Search code examples
c#cssstring-parsingcss-parsing

Parsing nested CSS-styled text in C#


I am expecting to have a text as a string input in C# as shown under BEFORE_PROCESSING title. This text needs to be formatted such that:

  1. The naked sentences without any style tag (e.g. Sentence 1)must get a style tag to make the entire sentence become bold.
  2. The sentences that are already having a style tag needs to be identified and their foreground color element must be set as "fg:Red" in order to make the whole sentence look in RED.
  3. The sentences that are already having a style tag might have nested style tags. So, this needs to be taken into consideration.

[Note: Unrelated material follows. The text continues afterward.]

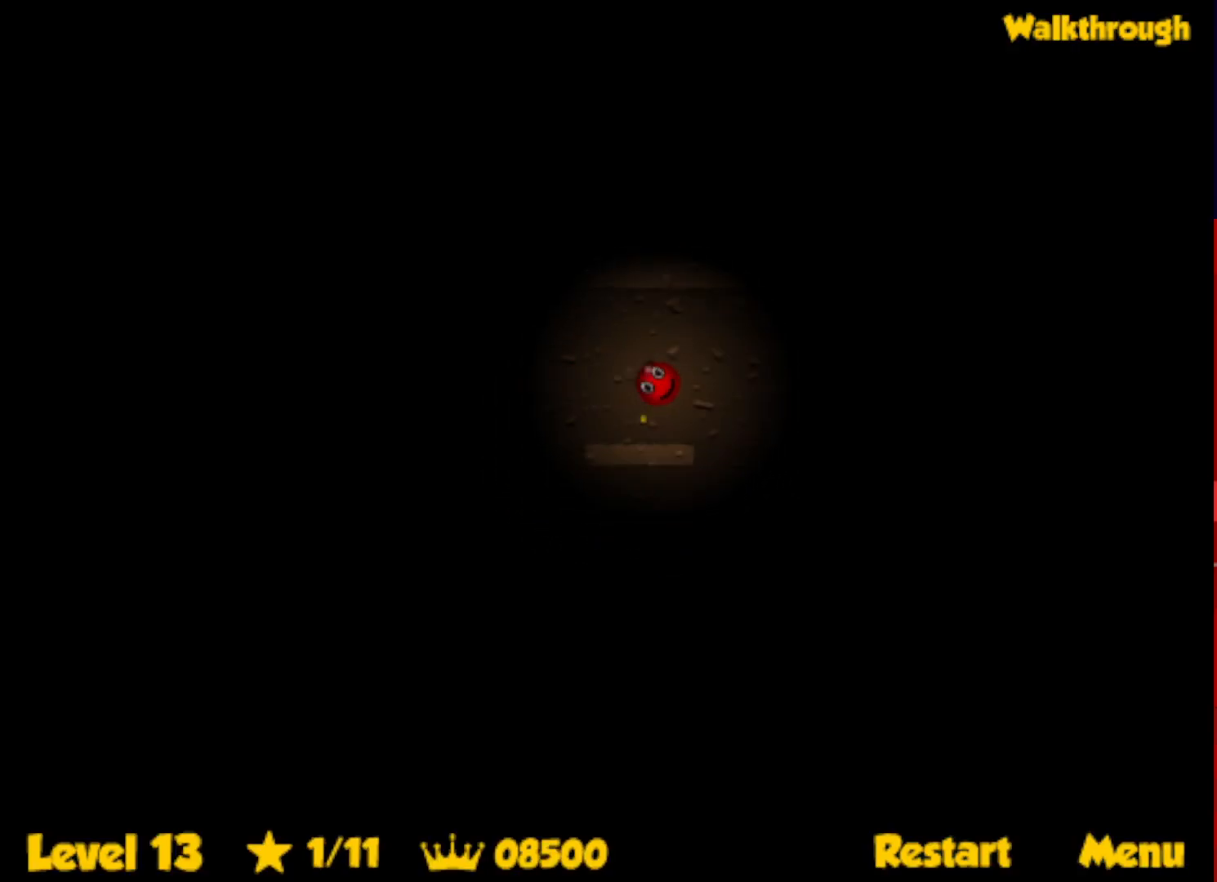
{"keys": ["right"], "events": [[83, "down", "up"]]}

As an example, after the formatting completed, the sentence in BEFORE_PROCESSING title should look like the text under AFTER_PROCESSING.

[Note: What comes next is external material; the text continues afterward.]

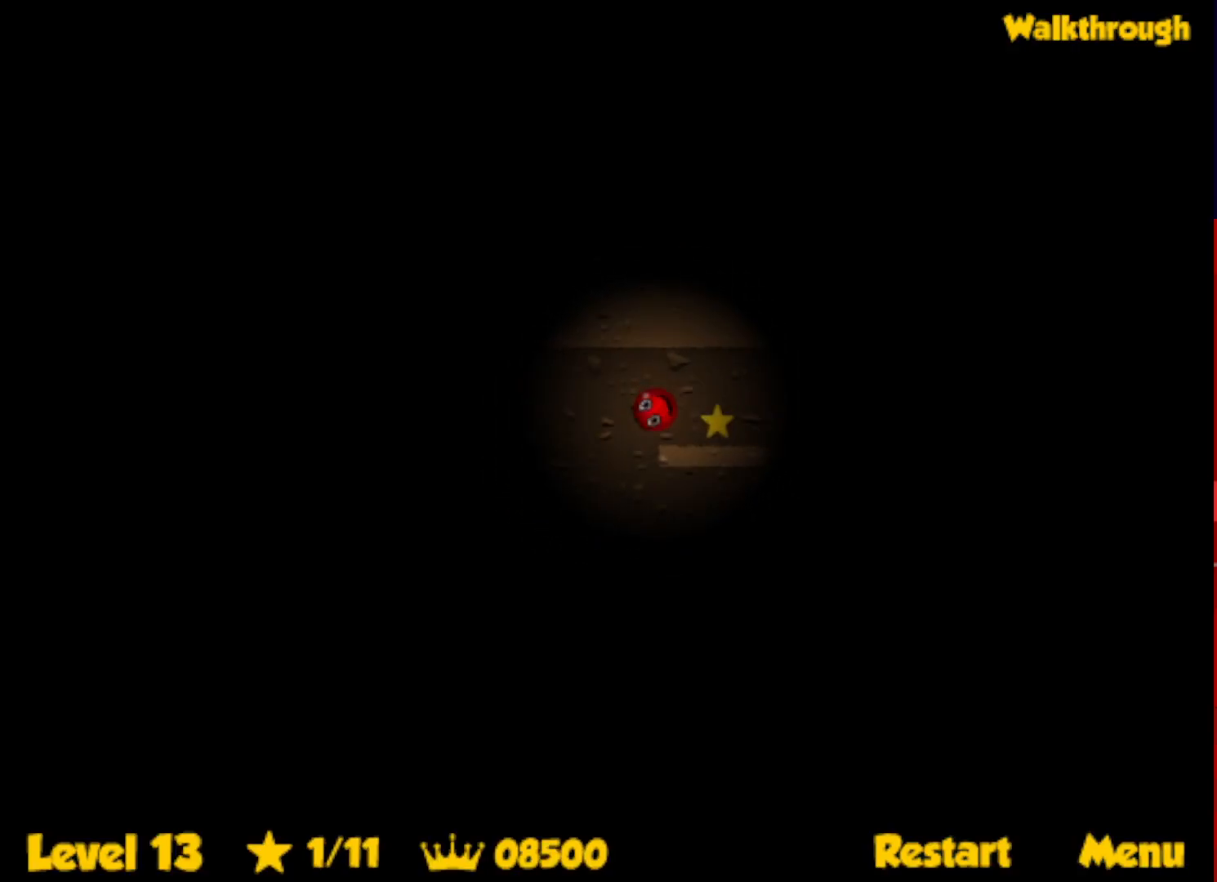
{"keys": ["right"], "events": []}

My question is what would be the most efficient way to realize this text processing business in C#? Would it be use of a regex or it overkills? Would you think some better alternative might exist? Thanks.

(I am using C#4)

BEFORE_PROCESSING

"Sentence 1 <style styles='B;fg:Green'>STYLED SENTENCE</style> Sentence 2"

AFTER_PROCESSING

"<style styles='B'>Sentence 1 </style> 
 <style styles='B;fg:Red'>STYLED  SENTENCE</style>  
 <style styles='B'>Sentence 2</style>"

Solution

  • You can try the solution below, based on a regular expression :

    string myLine = "Sentence 1<style styles='B;fg:Green'>STYLED SENTENCE</style>Sentence 2";
    const string splitLinesRegex = @"((?<Styled>\<style[^\>]*\>[^\<\>]*\</style\>)|(?<NoStyle>[^\<\>]*))";
    
    var splitLinesMatch = Regex.Matches(myLine, splitLinesRegex, RegexOptions.Compiled);
    List<string> styledLinesBis = new List<string>();
    
    foreach (Match item in splitLinesMatch)
    {
        if (item.Length > 0)
        {
            if (!string.IsNullOrEmpty(item.Groups["Styled"].Value))
                styledLinesBis.Add(string.Format("<style styles='B'>{0}</style> ", item.Groups["Styled"].Value));
    
            if (!string.IsNullOrEmpty(item.Groups["NoStyle"].Value))
                styledLinesBis.Add(string.Format("<style styles='B;fg:Red'>{0}</style>  ", item.Groups["NoStyle"].Value));
        }
    }
    

    You just have to join the strings, using a string.Join statement for instance.